Recently the story was picked up by one of Denmark’s major newspapers, Politiken, who ran it as front cover just before New Year’s Eve of 2021. In the article, Jason Box explained how the algae blooms makes the ice darker causing it to absorb more sunlight and thus melt faster.

“I never saw the ice as dark as this. It was a surprise and made me concerned,” Jason Box said to Politiken, adding that where the ice algae grow particularly well, they can speed up melting of the surface ice by as much as 20 percent.

See albedo data for the location here:

PROMICE climate station recordings of surface darkness (a.k.a. albedo) for 2021 compared to the average since 2008. Melt season 2021 albedo was at or near the lowest on record for more than three months (June through mid-September).

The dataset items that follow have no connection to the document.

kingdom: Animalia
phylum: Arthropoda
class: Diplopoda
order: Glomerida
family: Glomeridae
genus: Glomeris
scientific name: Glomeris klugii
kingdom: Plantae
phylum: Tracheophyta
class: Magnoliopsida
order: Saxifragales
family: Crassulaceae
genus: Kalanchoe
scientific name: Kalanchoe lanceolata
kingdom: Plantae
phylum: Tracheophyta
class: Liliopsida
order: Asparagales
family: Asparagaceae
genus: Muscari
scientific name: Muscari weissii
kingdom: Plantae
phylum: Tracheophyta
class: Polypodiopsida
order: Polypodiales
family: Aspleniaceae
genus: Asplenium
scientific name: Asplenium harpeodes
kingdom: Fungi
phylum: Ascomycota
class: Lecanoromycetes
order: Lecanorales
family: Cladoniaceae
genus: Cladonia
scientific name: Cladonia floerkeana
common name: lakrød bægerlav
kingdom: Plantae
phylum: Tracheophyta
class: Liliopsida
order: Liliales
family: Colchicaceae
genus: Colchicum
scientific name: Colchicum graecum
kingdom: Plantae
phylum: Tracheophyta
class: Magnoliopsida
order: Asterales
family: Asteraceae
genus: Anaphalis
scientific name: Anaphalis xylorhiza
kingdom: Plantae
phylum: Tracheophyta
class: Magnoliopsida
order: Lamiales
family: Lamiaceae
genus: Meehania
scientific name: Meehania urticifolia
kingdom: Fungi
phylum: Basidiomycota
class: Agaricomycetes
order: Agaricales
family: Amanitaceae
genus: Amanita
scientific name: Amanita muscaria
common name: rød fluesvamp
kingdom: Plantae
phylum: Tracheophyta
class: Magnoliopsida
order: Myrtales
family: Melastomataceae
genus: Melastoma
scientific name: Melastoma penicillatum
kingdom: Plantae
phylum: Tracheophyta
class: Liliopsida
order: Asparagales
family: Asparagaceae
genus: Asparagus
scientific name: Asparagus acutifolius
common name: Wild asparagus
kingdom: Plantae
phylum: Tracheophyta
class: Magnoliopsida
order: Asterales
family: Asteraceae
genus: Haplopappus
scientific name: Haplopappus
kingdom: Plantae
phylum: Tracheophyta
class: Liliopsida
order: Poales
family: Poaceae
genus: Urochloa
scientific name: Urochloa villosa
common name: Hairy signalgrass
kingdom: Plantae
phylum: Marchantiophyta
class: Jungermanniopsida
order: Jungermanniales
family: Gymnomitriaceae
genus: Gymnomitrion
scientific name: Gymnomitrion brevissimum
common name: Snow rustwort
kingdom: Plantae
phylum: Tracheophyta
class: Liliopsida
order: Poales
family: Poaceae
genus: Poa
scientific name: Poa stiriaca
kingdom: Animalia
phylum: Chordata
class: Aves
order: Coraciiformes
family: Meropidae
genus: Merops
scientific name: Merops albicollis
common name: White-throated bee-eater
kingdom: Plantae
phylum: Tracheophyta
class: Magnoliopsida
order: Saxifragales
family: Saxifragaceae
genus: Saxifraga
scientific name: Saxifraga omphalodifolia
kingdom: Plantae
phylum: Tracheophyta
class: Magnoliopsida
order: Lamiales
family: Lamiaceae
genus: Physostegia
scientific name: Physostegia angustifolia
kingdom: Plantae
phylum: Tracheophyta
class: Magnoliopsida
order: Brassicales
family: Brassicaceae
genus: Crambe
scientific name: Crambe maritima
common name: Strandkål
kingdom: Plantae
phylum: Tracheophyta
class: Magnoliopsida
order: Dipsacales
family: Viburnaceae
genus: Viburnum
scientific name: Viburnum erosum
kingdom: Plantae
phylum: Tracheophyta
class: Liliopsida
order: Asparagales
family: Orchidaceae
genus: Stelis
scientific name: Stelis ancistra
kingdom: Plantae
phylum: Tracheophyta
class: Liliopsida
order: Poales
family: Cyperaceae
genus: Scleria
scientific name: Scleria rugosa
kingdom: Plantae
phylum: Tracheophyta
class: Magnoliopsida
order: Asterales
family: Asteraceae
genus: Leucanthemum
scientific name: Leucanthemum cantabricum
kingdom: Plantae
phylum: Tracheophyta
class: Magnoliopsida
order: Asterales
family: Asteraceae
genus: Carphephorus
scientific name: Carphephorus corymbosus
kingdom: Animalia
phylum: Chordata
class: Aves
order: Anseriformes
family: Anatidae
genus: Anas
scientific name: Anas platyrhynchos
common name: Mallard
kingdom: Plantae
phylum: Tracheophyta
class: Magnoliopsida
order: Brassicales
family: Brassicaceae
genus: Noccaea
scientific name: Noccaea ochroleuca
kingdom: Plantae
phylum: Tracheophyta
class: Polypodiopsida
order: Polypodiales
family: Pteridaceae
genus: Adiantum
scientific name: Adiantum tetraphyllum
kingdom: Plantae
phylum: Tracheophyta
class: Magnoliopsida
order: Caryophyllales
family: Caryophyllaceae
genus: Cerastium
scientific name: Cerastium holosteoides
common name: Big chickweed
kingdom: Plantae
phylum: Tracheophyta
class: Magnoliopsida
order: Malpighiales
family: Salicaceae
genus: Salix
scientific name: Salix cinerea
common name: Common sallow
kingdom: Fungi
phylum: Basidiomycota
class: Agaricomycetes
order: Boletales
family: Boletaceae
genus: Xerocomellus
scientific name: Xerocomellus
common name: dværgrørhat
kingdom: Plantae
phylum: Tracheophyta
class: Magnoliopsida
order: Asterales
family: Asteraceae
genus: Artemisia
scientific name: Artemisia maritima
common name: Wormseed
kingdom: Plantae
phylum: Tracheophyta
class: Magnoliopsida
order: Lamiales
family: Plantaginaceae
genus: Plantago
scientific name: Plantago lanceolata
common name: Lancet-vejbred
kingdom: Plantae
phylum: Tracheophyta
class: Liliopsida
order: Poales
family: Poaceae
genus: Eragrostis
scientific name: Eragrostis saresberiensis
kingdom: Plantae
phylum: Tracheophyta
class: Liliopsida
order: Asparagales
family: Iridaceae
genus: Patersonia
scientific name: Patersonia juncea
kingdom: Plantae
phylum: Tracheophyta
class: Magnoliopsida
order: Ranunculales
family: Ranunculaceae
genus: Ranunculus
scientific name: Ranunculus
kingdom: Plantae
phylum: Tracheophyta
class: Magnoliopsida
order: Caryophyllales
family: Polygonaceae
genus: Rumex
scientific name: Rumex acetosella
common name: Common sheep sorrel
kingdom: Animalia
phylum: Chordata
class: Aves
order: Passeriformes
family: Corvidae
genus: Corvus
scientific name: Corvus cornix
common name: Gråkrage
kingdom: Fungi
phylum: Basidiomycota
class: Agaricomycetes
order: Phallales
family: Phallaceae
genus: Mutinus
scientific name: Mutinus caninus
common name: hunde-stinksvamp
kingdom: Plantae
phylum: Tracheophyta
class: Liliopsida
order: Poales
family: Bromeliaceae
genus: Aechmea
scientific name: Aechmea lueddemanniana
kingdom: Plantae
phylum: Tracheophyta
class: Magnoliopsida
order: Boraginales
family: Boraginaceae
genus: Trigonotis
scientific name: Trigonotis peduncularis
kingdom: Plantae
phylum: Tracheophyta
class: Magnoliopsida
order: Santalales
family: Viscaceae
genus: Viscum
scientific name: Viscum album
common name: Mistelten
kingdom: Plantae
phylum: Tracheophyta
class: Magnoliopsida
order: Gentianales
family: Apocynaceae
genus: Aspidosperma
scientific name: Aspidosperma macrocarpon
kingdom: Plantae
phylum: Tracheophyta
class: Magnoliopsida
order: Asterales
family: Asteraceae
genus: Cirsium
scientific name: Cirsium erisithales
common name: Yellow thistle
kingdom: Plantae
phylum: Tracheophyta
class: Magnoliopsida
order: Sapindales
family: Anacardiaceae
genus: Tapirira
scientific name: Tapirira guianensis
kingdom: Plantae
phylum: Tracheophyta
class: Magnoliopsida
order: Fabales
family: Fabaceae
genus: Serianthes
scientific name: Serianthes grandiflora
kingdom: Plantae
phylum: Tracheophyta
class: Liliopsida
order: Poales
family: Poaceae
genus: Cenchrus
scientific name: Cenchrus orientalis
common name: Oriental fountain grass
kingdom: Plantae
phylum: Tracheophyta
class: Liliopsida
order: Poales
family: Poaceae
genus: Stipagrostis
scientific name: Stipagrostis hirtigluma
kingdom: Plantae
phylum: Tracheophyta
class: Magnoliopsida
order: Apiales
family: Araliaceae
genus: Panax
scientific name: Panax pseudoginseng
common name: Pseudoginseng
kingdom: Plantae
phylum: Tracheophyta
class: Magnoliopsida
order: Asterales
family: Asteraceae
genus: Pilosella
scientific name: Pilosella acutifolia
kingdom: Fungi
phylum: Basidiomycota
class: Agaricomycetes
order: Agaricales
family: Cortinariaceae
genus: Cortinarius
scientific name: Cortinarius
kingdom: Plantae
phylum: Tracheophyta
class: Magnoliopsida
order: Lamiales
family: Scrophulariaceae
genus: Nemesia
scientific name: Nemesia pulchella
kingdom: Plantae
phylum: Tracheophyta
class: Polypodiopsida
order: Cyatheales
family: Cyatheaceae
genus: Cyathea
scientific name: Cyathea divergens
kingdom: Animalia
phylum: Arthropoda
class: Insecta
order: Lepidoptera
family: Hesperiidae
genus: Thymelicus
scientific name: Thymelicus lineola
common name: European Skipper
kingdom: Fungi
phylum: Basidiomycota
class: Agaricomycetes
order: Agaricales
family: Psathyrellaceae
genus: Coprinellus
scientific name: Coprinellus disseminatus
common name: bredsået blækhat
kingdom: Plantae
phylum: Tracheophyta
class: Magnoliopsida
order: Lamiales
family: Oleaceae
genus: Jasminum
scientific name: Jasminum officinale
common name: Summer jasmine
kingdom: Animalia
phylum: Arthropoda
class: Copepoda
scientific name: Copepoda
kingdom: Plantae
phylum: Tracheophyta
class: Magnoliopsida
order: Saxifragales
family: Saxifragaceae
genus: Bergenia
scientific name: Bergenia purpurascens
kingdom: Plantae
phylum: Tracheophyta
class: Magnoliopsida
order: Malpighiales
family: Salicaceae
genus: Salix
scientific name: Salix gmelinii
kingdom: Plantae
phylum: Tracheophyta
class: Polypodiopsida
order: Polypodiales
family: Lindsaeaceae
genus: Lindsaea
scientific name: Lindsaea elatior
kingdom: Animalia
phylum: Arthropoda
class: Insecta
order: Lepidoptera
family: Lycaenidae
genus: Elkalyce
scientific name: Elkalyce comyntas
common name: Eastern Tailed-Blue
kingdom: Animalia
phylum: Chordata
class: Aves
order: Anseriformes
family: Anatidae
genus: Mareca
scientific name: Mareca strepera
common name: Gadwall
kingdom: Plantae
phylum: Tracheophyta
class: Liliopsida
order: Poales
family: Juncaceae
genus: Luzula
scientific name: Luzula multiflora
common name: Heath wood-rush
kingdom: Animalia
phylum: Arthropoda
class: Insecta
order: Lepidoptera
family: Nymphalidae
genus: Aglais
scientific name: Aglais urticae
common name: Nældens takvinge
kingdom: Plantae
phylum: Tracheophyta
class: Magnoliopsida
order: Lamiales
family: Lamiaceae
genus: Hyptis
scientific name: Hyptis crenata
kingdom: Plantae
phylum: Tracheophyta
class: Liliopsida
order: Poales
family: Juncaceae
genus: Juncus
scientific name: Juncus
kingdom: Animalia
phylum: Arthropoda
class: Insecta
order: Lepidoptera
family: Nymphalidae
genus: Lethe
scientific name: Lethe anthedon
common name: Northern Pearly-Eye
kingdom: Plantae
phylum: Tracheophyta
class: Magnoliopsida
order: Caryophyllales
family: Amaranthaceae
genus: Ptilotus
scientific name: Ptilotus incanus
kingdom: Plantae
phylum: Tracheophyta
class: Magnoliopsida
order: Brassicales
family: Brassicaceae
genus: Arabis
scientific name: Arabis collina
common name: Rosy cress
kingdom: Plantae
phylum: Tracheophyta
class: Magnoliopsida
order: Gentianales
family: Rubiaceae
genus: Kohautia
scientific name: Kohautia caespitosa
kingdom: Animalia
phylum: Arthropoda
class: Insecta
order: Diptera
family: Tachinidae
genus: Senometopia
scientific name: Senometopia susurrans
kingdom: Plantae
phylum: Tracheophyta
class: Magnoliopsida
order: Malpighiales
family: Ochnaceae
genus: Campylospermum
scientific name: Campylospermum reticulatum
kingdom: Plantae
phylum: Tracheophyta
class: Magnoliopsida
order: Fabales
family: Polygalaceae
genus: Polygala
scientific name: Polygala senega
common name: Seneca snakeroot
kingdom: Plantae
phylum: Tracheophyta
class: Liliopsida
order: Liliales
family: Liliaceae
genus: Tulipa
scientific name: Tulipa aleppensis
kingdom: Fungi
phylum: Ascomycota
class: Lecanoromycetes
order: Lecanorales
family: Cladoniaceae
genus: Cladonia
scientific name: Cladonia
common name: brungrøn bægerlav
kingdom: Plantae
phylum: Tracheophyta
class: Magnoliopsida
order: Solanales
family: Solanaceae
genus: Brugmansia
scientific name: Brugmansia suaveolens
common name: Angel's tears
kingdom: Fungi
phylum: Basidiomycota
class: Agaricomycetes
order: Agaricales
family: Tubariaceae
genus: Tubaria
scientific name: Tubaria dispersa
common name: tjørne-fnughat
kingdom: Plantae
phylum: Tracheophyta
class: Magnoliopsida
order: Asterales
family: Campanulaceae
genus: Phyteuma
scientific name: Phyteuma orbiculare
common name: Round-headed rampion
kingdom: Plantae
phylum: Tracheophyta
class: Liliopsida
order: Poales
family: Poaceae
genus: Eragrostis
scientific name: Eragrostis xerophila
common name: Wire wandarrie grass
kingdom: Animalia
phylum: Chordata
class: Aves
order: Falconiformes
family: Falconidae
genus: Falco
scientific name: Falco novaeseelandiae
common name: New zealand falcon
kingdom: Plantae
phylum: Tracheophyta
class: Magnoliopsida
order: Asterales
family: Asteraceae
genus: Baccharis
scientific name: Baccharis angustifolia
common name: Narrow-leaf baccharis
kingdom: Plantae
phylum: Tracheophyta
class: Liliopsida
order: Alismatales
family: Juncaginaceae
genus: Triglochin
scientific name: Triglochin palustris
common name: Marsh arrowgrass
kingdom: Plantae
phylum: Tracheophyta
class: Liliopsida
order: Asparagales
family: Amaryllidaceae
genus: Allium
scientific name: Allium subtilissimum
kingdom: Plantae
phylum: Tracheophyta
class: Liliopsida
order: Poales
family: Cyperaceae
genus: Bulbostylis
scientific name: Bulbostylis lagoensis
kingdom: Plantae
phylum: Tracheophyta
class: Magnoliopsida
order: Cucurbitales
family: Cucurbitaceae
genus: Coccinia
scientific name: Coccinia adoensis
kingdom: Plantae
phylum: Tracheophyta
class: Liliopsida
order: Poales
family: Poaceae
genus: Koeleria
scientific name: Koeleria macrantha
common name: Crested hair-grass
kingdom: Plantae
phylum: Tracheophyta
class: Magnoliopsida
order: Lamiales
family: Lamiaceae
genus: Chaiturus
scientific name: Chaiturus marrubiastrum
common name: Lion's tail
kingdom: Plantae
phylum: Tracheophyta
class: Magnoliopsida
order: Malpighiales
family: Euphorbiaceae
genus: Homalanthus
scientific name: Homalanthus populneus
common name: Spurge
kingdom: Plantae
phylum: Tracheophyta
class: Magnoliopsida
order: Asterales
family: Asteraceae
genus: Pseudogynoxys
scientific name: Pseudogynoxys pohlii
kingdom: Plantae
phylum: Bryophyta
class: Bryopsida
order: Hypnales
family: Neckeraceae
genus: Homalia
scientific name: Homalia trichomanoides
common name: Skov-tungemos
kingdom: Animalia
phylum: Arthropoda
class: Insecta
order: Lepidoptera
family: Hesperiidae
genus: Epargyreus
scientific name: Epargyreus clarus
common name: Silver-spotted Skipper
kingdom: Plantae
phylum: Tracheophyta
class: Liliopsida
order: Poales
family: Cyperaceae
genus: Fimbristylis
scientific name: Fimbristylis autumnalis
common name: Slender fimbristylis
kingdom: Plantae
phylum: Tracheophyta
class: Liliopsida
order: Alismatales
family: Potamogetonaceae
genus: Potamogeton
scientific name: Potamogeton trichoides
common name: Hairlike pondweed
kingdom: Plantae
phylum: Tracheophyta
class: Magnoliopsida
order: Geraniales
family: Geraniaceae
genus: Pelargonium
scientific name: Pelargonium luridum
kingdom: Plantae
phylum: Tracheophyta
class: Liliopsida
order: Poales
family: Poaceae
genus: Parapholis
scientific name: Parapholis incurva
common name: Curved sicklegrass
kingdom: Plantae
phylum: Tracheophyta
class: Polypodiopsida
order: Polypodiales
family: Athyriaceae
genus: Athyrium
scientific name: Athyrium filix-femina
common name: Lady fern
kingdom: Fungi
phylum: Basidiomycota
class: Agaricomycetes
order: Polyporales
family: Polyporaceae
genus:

The cause is thought to be from persistent cloudy and rainy conditions that promoted ice algae growth. In May however, snowfall caused the albedo to increase shortly before decreasing during the summer melt season. (Illustration: PROMICE)


PROMICE helps collect algae data

These years the algal growth on the Greenland Ice Sheet is on the rise, which Professor Box and other PROMICE and GC-Net researchers have helped quantify. Since much of the research done by the team require travelling all over the ice sheet every year, they are starting a new PROMICE activity “PROM-BIO” in collaboration with Aarhus University Professor Alexander Anesio.

The work supports ice algae research by collecting biological samples from the ice from places that would otherwise be difficult to reach for other researchers.

Jason Box collecting samples from the alge bloom seen as dark spots on the ice. Photo: GEUS

This helps other researchers understand the development and biology of ice algae with some emphasis on the dark ice relationship with melting which in turn helps PROMICE and GC-Net understand how the darkening ice surface effect the overall mass balance of the ice sheet.

“Ice algae have started to colonize larger parts of Greenland. They’ve become an x-factor in the melting process,” Box said in the Politiken article.

Unprecedented rainfall

Along with the algae blooms, 2021 was also the year of the first ever witnessed rain falling on the highest and coldest areas of the ice sheet. An event also measured by PROMICE and GC-Net automated weather stations.

As Professor Box explains in Politiken, he and the rest of the researchers studying ice and climate dynamics in the Arctic constantly find new factors driving the melt of the ice sheet:

“Algae blooms existed before humanity. One could observe dark ice in Greenland 200 years ago as well, but what we see now is that the heating of the Earth allows for many different factors to enhance each other. We have several climate models predicting a warming, but reality surprises us over and over because the models haven’t taken all of the contributing factors into account.”

Therefore, the work done by PROMICE and GC-Net becomes all the more important, trying to understand all of these factors effecting each other and enhancing the melt.